The company, which employs more than 12,000 people across the UK, has also reported a strong start to 2014, with total sales up 10 per cent and like-for-like sales at 3.5 per cent for the eight weeks to 23 February 2014. Today’s financial statement says the Group has ‘a superb pipeline of new sites covering the period 2014 to 2016’, and that the search for a new chief executive to replace Page is now ‘well underway’.
Frankie & Benny’s (232 sites)
Frankie and Benny’s traded strongly in 2013 delivering significant increases in turnover, EBITDA and profit.
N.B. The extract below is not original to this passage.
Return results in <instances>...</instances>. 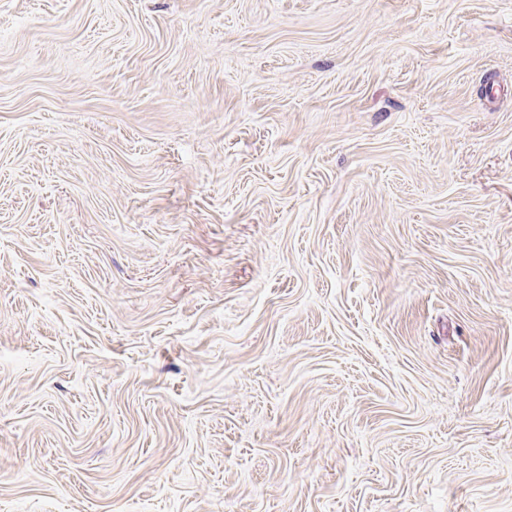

During the year, TRG opened 17 new restaurants of which six were on cinema sites. The Group anticipates opening between 18 and 22 new Frankie and Benny’s restaurants in 2014.
“The strength of the Frankie and Benny’s brand, its breadth of appeal, versatility and high level of customer recognition all contribute to a consistent track record of success,” said the company. “This gives us great confidence that there is significant future roll out potential for this brand.”
Coast to Coast (10 units)
TRG opened its first Coast to Coast restaurant in Brighton in November 2011. By the end of 2013, it had ten Coast to Coast restaurants - of which five were opened in 2013 and eight trade alongside either, or both, Frankie & Benny’s and Chiquito.
“These three brands complement each other well and we plan to continue to open further Coast to Coast restaurants alongside our other Leisure brands,” said the company. “We are planning to open between five and seven new Coast to Coast restaurants in 2014 and we have identified several dozen locations.”
Chiquito (73 units)
Chiquito performed well in 2013 with a solid increase in revenues and a significant increase in EBITDA, profit and margins.
The Group opened four new Chiquito restaurants during 2013 - all of which are trading superbly and are set to deliver strong returns in 2014.
The Restaurant Group expects to open between five and seven new units this year.
Garfunkel’s (16 units)
Garfunkel’s traded ‘superbly’ during 2013 and this has continued into 2014. Like-for-like sales growth was strong and this translated into significant increases in turnover, profit and margins.
“We are continuing to search for new site opportunities which will deliver our required returns,” said the Group.
Pub-restaurants (49 units)
TRG’s pub-restaurants business traded strongly throughout the year and delivered significant increases in turnover, profits and margins. Four new pub-restaurants were opened in 2013 – all of which are set to deliver strong returns this year – and a further four to six new venues are in the pipeline for this year.
The Group said: “Our Pub restaurant business has the potential to grow significantly over the medium-term and also to command a niche position as a high quality, nationwide Pub restaurant business.”
Concessions (60 units)
The Group’s Concessions business traded strongly in 2013, with a solid increase in turnover and significant increases in EBITDA, profits and margins.
Five new units were opened in 2013 and two to four are expected to open later this year.
“As passenger numbers start to increase, we are confident that this trend can continue,” said TRG.